“Although you kindly excuse me from doing so, I cannot but express, and almost, wish that you could convey to M. P. the melancholy interest with which we have read his letter. Interesting of course it is but to us—I know not whether to you—it is deeply sad to see a man like M. P. so thoroughly blind to the true situation of his country. Not a word of repentance for the aggressive and unjust war! not a word of acknowledgment that, had the French, as they wished, invaded Germany, they would have entered Berlin and seized the Rhenish provinces without remorse or compunction!—not a spark of appreciation of the moral superiority by which the Germans achieved their successes! I do not doubt that excesses may have been committed by the German troops; but I feel sure that they have been exceeded by those of the French, and would have been yet more had the French entered Germany.
“And how very superfluous to attack us for having done just the same as in 1848! Our sad crime was not to have prevented the war by remonstrating with the French Emperor and people in July, 1870, and of that poor P. takes no account! Alas! for France!
“Yours sincerely,
“A. P. Stanley.”
The following is a rather important note as recording the Dean’s sentiments as regarded Cardinal Newman. I cannot recall what was the paper which I had sent him to which he alludes. I think I had spoken to him of my friendship with Francis Newman, and of the information given me by the latter that he could never remember his brother putting his hand to a single cause of benevolence or moral reform. I had asked him to solicit his support with that of Cardinal Manning (already obtained) to the cause for which I was then beginning to work,—on behalf of animals.
“Jan. 15th, 1875.
“My dear Miss Cobbe,
“I return this with many thanks.
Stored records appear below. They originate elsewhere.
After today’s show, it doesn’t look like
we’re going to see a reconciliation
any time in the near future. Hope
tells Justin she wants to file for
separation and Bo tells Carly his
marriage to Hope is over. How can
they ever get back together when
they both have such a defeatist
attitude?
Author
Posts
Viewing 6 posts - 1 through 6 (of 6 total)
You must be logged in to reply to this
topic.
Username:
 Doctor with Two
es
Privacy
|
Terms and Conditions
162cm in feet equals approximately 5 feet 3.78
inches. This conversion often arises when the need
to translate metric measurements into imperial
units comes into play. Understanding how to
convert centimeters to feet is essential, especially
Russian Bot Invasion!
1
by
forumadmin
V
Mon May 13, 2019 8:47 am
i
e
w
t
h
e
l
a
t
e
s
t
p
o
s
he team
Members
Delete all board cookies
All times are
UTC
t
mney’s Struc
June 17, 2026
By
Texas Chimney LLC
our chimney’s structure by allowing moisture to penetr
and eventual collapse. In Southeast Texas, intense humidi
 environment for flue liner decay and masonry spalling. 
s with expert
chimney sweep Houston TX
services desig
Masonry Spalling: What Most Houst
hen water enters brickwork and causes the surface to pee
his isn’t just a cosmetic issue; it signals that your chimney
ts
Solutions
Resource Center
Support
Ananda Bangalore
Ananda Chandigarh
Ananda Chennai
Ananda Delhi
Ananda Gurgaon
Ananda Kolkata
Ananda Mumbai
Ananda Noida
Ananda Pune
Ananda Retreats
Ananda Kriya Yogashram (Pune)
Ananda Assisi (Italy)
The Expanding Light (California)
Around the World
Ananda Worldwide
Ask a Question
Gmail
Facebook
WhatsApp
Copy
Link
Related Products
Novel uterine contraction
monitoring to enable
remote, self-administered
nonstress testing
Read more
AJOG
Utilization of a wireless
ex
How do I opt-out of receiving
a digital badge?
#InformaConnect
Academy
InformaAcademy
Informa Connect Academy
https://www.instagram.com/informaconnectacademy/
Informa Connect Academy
I think you must have sent it to me, partly as a rebuke for having so nearly sailed in the same boat of ignorance and inhumanity with Dr. Newman.
“I have just finished, with a mixture of weariness and nausea, his letter to the Duke of Norfolk. Even the fierce innuendoes and deadly thrusts at Manning cannot reconcile me to such a mass of cobwebs and evasions. When the sum of the theological teaching of the two brothers is weighed, will not ‘the Soul’ of Francis be found to counterbalance, as a contribution to true, solid, catholic (even in any sense of the word) Christianity, all the writings of John Henry?
“I have sent my paper on Vestments to the Contemporary.